• [Your assignment]:
In the listing that follows, count the lines holding the word "Thermochemistry" and report only that number.

---- Provided material

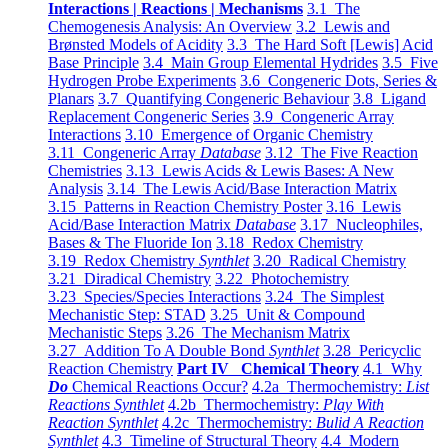
Interactions | Reactions | Mechanisms
3.1 The
Chemogenesis Analysis: An Overview
3.2 Lewis and
Brønsted Models of Acidity
3.3 The Hard Soft [Lewis] Acid
Base Principle
3.4 Main Group Elemental Hydrides
3.5 Five
Hydrogen Probe Experiments
3.6 Congeneric Dots, Series &
Planars
3.7 Quantifying Congeneric Behaviour
3.8 Ligand
Replacement Congeneric Series
3.9 Congeneric Array
Interactions
3.10 Emergence of Organic Chemistry
3.11 Congeneric Array
Database
3.12 The Five Reaction
Chemistries
3.13 Lewis Acids & Lewis Bases: A New
Analysis
3.14 The Lewis Acid/Base Interaction Matrix
3.15 Patterns in Reaction Chemistry Poster
3.16 Lewis
Acid/Base Interaction Matrix
Database
3.17 Nucleophiles,
Bases & The Fluoride Ion
3.18 Redox Chemistry
3.19 Redox Chemistry
Synthlet
3.20 Radical Chemistry
3.21 Diradical Chemistry
3.22 Photochemistry
3.23 Species/Species Interactions
3.24 The Simplest
Mechanistic Step: STAD
3.25 Unit & Compound
Mechanistic Steps
3.26 The Mechanism Matrix
3.27 Addition To A Double Bond
Synthlet
3.28 Pericyclic
Reaction Chemistry
Part IV Chemical Theory
4.1 Why
Do
Chemical Reactions Occur?
4.2a Thermochemistry:
List
Reactions Synthlet
4.2b Thermochemistry:
Play With
Reaction Synthlet
4.2c Thermochemistry:
Bulid A Reaction
Synthlet
4.3 Timeline of Structural Theory
4.4 Modern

--------

• [Task answer]:
3